Saints made a net profit of just under £1m in their first six months back in the Premier League.

Revenue, under the guidance of executive chairman Nicola Cortese, trebled during the period from July to December 2012 to over £33m – compared to a turnover of under £9m for the whole 12 months up to June 2009.

Turnover for the 2010/11 financial year, when Saints won promotion from the third tier of English season, was only £13.37m.

Those figures highlight the huge financial advantages to being part of the most-watched league in the world.

Total investment since the Markus Liebherr takeover in 2009 is nearly £38m, and it is a figure that is effectively written off by the estate of the late owner.

Southampton FC was bought by DMWSL 613 Limited back in July 2009, when Liebherr rescued the club from possible extinction.

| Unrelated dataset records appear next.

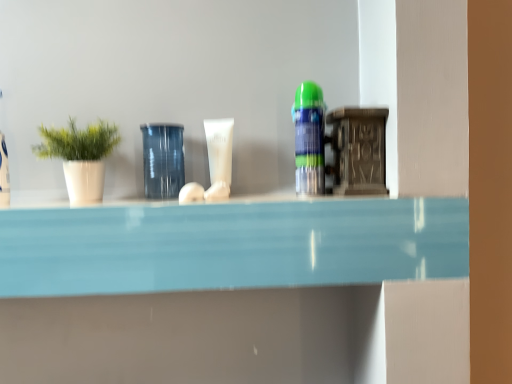
Question: Is white matte tube at center, arranged as the 2th toiletry when viewed from the front, inside the boundaries of translucent plastic spray can at center, marked as the first toiletry in a front-to-back arrangement, or outside?

Choices:
 (A) outside
 (B) inside

Answer: (A)

Question: Is point (210, 147) positioned closer to the camera than point (313, 162)?

Choices:
 (A) farther
 (B) closer

Answer: (A)

Question: Considering the real-world distances, which object is closest to the transparent glass jar at center?

Choices:
 (A) white matte pot at left
 (B) translucent plastic spray can at center, which appears as the first toiletry when viewed from the right
 (C) white matte tube at center, the first toiletry positioned from the back

Answer: (C)

Question: Which is nearer to the translucent plastic spray can at center, which appears as the second toiletry when viewed from the left?

Choices:
 (A) transparent glass jar at center
 (B) white matte tube at center, arranged as the 2th toiletry when viewed from the front
 (C) white matte pot at left

Answer: (B)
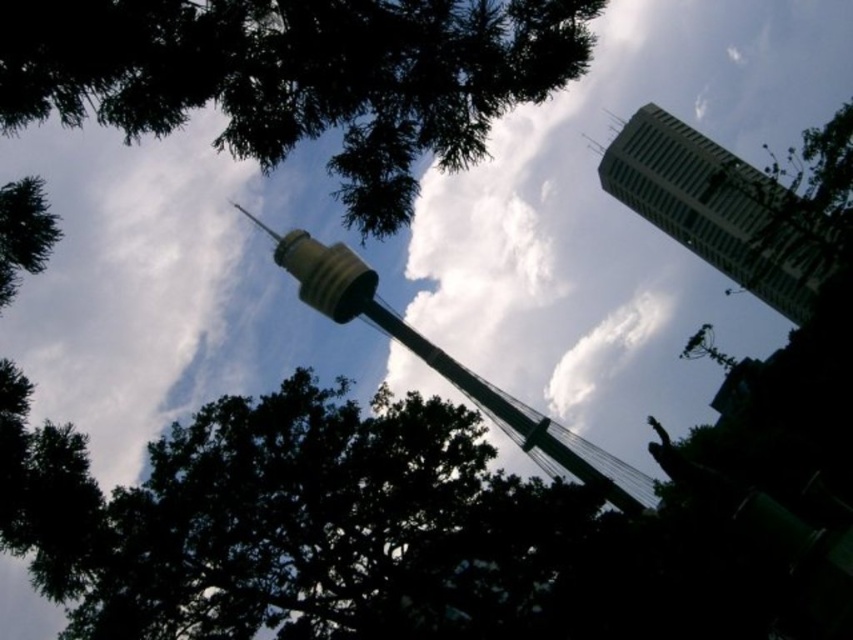
You are a photographer planning to capture a wide shot of the Sydney skyline. You notice the green leafy tree at upper left and the green metallic tower at center in your viewfinder. Based on their sizes in the image, which object would appear closer to the camera?

The green leafy tree at upper left appears closer to the camera because it has a smaller size compared to the green metallic tower at center, indicating it is farther away.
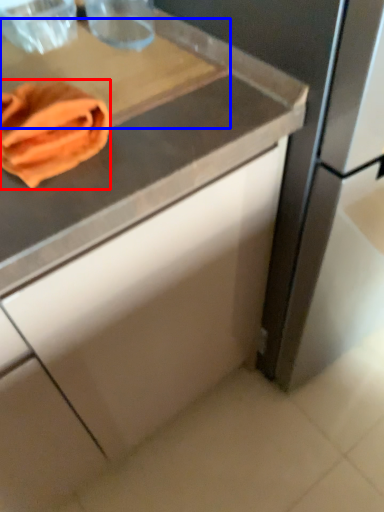
Question: Which of the following is the farthest to the observer, material (highlighted by a red box) or cutting board (highlighted by a blue box)?

Choices:
 (A) material
 (B) cutting board

Answer: (B)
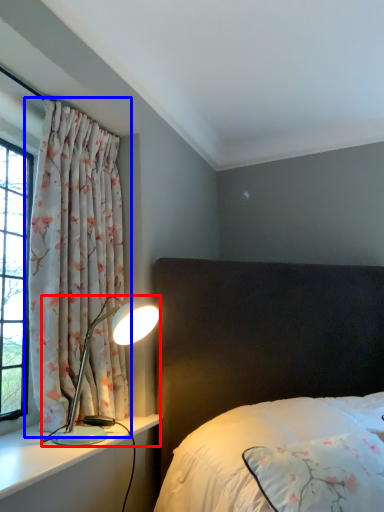
Question: Which object appears farthest to the camera in this image, lamp (highlighted by a red box) or curtain (highlighted by a blue box)?

Choices:
 (A) lamp
 (B) curtain

Answer: (B)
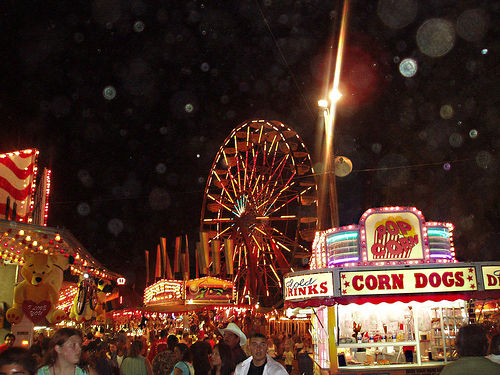
Locate an element on the screen. counter is located at coordinates (419, 366).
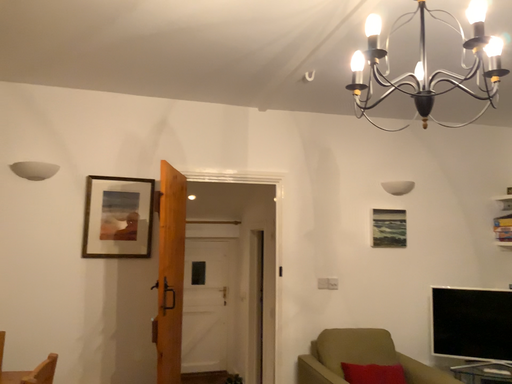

Saints’ parent company Southampton Leisure Holdings PLC had entered administration the previous April.

On Liebherr’s death in August 2010, the ownership of the shares held in DMWSL 613 Limited’s name passed into probate, which is where it still remains to this day.

Cortese, who paid out around £5.3m in player and staff bonuses on winning promotion to the Premier League, has done well to get the wages paid to turnover ratio to 59 per cent.

That is a huge improvement on previous regimes at St Mary’s.

In the 12 months to the financial year ending June 2008, Saints’ wagebill spiralled to a ridiculous 81 per cent of turnover – up from 45 per cent for the financial year ending June 2007.

Huge salaries were given to players who were struggling to keep the club in the Championship, and that was part of the reason for Saints’ financial troubles which eventually led them down the road to administration.

The full set of Southampton FC accounts, covering the 2011/12 season in the Championship, are yet to be revealed.

The club have until the end of this month to lodge them at Companies House.